El Instituto Nacional de Gestión Sanitaria (Ingesa), entidad dependiente del Ministerio de Sanidad, decidió tomar la iniciativa el pasado verano para centralizar las compras de material sanitario para la lucha contra el coronavirus. Una compra valorada en 2.500 millones de euros que arrancó la búsqueda de proveedores en agosto, que se esperaba tener listo en septiembre y que no se cerró hasta diciembre. Una demora que hizo que las administraciones hicieran, de nuevo, la guerra por su cuenta. Aunque, por fin, se conoce una administración que ha recurrido a este proceso: Cataluña

El Instituto Catalán de la Salud (ICS), la empresa pública de servicios de salud de la región, ha recurrido a esta compra centralizada que puso en marcha el equipo de Salvador Illa, un ministro que ahora opta a presidir Cataluña. En concreto, el ICS ha acudido a la lista de proveedores que seleccionó Ingesa para dos compras de batas y guantes valorada en un total de 36 millones de euros. Una compra que tiene como objetivo el suministro de estas dos prendas de protección durante todo 2021. 

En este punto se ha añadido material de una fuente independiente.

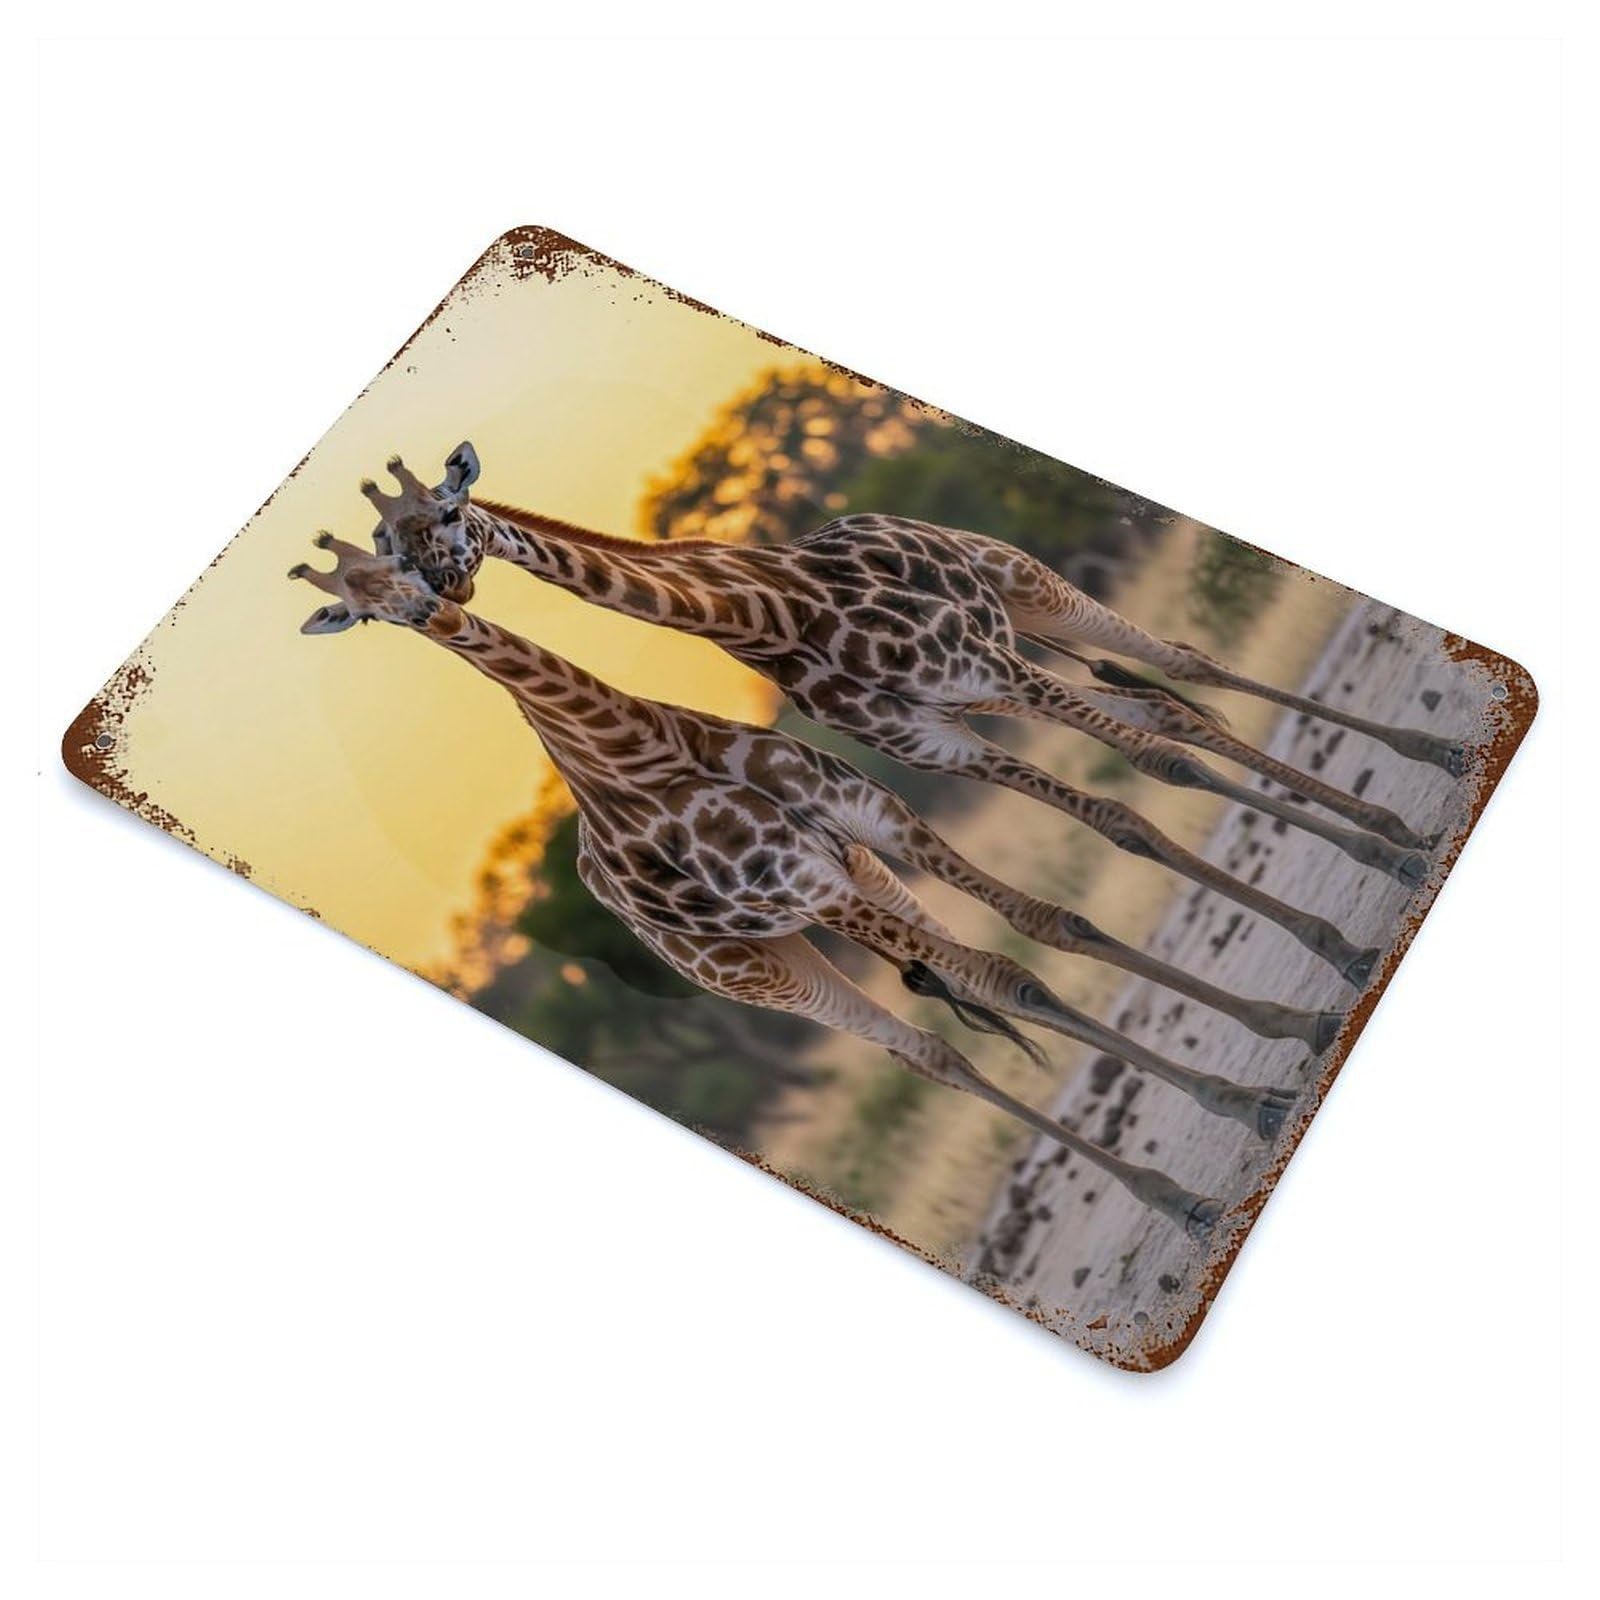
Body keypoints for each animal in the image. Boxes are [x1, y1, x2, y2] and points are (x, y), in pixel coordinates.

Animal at [291, 527, 1308, 1238]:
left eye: (435, 535)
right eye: (369, 600)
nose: (442, 608)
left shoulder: (876, 820)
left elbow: (1059, 901)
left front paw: (1282, 1030)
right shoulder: (846, 853)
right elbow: (1024, 949)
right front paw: (1259, 1074)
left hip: (1010, 623)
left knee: (1175, 682)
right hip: (764, 969)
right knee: (928, 1048)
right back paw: (1183, 1181)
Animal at [339, 443, 1445, 987]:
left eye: (447, 517)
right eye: (388, 551)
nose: (444, 591)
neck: (774, 611)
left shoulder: (987, 676)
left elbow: (1151, 773)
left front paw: (1369, 878)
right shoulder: (938, 741)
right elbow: (1122, 811)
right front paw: (1340, 923)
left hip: (1023, 602)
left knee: (1180, 671)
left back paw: (1410, 785)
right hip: (1006, 667)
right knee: (1159, 706)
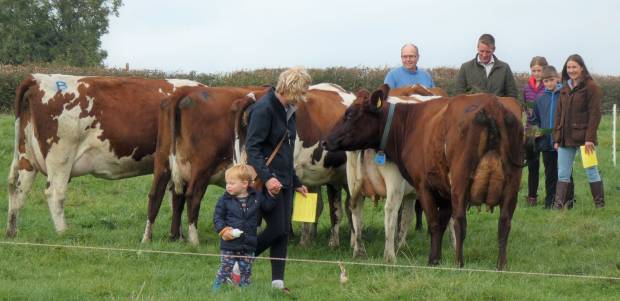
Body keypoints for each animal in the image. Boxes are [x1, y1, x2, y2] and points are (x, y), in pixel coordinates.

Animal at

Por un lado, la Administración catalana ha cerrado un contrato con la empresa sevillana Iturri, especializada en la fabricación de prendas para profesionales, para la compra de ocho millones de batas de alta protección de un solo uso por valor de 27 millones de euros. Una compra que el ICS ha definido como una “contratación de emergencia” y que está basado en el acuerdo marco que lidera el Ministerio de Sanidad. 

Por la misma vía se ha realizado la adjudicación de 81 millones de guantes a Nacatur 2 España. Una filial de la multinacional italiana Nacatur International, especializada en la fabricación de jeringuillas y guantes quirúrgicos. El acuerdo entre Cataluña y la empresa que eligieron los expertos de Ingesa se eleva hasta los nueve millones de euros para este suministro anual. 

Primer movimiento

Esta compra de Cataluña se considera la primera anunciada del famoso 'megacontrato'. Una iniciativa que se puso en marcha el pasado verano para que los profesionales sanitarios no sufrieran el desabastecimiento de material en su lucha en primera línea contra el coronavirus que vivieron en marzo. La elección de los proveedores se cerró a finales del mes de diciembre, cuando empezaba la tercera ola, y las comunidades (todas excepto Comunidad Valenciana) ya habían hecho acopio de forma independiente de suministro.

En total, la idea era comprar 3.700 millones de unidades de material sanitario durante los próximos dos años por un valor total de 2.500 millones de euros. El objetivo era conseguir material para defenderse de una 'posible' segunda ola de contagios durante el mes de octubre. Pero esta segunda ola se adelantó, el proceso del contrato se dilató más de lo esperado y las comunidades decidieron volver al mercado por su cuenta.

La segunda ola se adelantó, el proceso del contrato se dilató más de lo esperado y las comunidades decidieron volver al mercado por su cuenta

La Comunidad de Madrid, por ejemplo, decidió licitar su propio "megacontrato" por mil millones de euros para adquirir los productos sanitarios que permitan tener a Madrid una reserva estratégica de 8 semanas frente a la covid. Según pudo saber Vozpópuli por fuentes cercanas a la Consejería de Sanidad, Madrid plantea trabajar ya con su compra desde marzo.

Las dos justificaciones del Gobierno de Ayuso para poner en marcha este acuerdo marco al margen de sanidad son, según dichas fuentes, la "falta de productos sanitarios importantes" en el acuerdo marco de Sanidad y "la necesidad de recoger la opinión de los especialistas en Medicina Preventiva". Una reserva estratégica que también han decidido realizar otras comunidades como Galicia, Castilla y León, Castilla-La Mancha o Andalucía.